Different definitions of an edit distance use different sets of string operations. The Levenshtein distance operations are the removal, insertion, or substitution of a character in the string. Being the most common metric, the Levenshtein distance is usually what is meant by "edit distance".

Will First Solve the problem using Recursion :

```
package dp;
public class EditDistance {
public static void main(String[] args) {
String str1 = "sunday";
String str2 = "saturday";
long startTime = System.nanoTime();
System.out.println(EditDistanceCount(str1,str2, str1.length(), str2.length()));
long endTime = System.nanoTime();
long totalTime = endTime - startTime;
System.out.println("Total Time (nanoseconds) : " + (totalTime));
}
private static int EditDistanceCount(String str1, String str2, int length1, int length2) {
if(length1 == 0)
return length2;
if(length2 == 0)
return length1;
if(str1.charAt(length1-1) == str2.charAt(length2-1))
return EditDistanceCount(str1, str2, length1-1, length2-1);
return 1 + min(
EditDistanceCount(str1, str2, length1, length2 -1 ), //insert
EditDistanceCount(str1, str2, length1-1, length2), //Remove
EditDistanceCount(str1, str2, length1-1, length2-1) //Replace
);
}
private static int min(int a, int b, int c) {
if( a < b)
{
return a < c ? a : c;
}
else
{
return b < c ? b : c;
}
}
}
```

```
output:
3
Total Time (nanoseconds) : 419115
```

The time complexity of the above solution is exponential. in the worst case, it will be 3^n.

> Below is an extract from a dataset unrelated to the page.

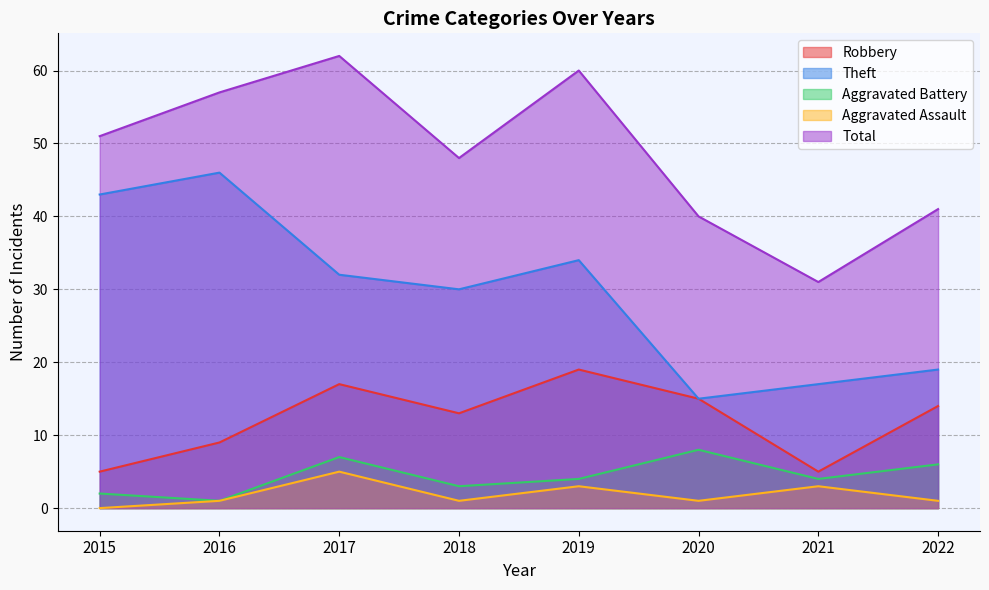

What is the total value across all series at 2016?

114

In the above approach, we can see that many subproblems are solved again and again. We can use the previously solved subproblem to be used in solving a new problem which will reduce the time complexity considerably.

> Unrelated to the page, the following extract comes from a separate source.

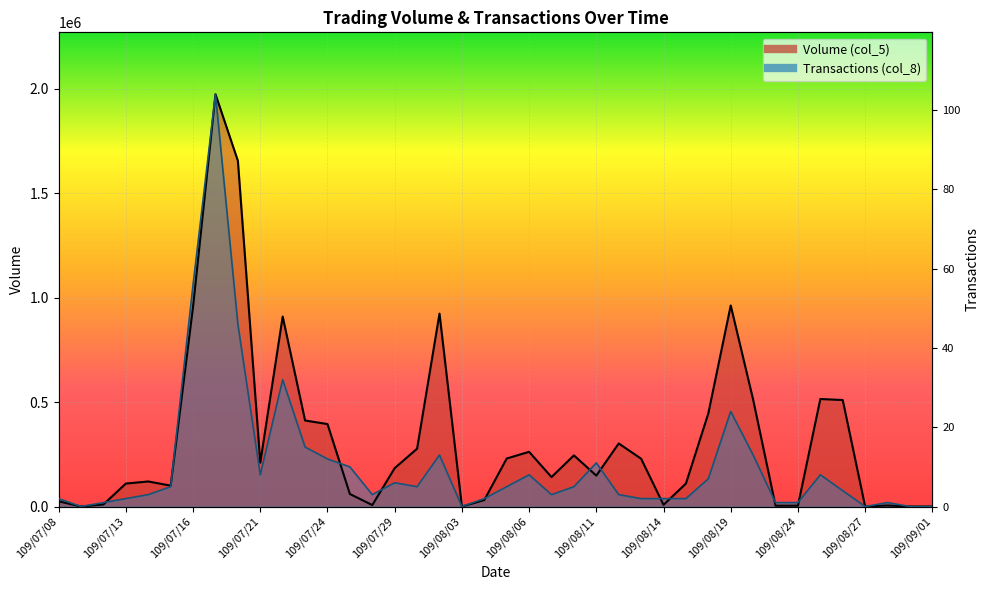

At 109/07/09, list the series in order from smallest to largest.

Volume (col_5), Transactions (col_8)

Let's solve the problem using dynamic programming :

```
package dp;
public class EditDistance {
public static void main(String[] args) {
String str1 = "sunday";
String str2 = "saturday";
long startTime = System.nanoTime();
System.out.println(EditDistanceCount(str1,str2, str1.length(), str2.length()));
long endTime = System.nanoTime();
long totalTime = endTime - startTime;
System.out.println("Total Time (nanoseconds) : " + (totalTime));
}
private static int EditDistanceCount(String str1, String str2, int length1, int length2) {
if(length1 == 0)
return length2;
if(length2 == 0)
return length1;
int[][] dp = new int[length1+1][length2+1];
for(int i=0;i<length1+1;i++) {
for(int j=0;j<length2+1;j++) {
if(i==0)
dp[i][j] = j;
else if(j==0)
dp[i][j] = i;
else if(str1.charAt(i-1) == str2.charAt(j-1))
dp[i][j]=dp[i-1][j-1]; // if same characters do nothing
else
dp[i][j]= 1 + min(dp[i][j-1], dp[i-1][j], dp[i-1][j-1]);
}
}
return dp[length1][length2];
}
private static int min(int a, int b, int c) {
if( a < b)
{
return a < c ? a : c;
}
else
{
return b < c ? b : c;
}
}
}
```

```
output:
3
Total Time (nanoseconds) : 177840
```

The time complexity of the above solution is O(mxn) where m and n are the length of respective strings to be compared.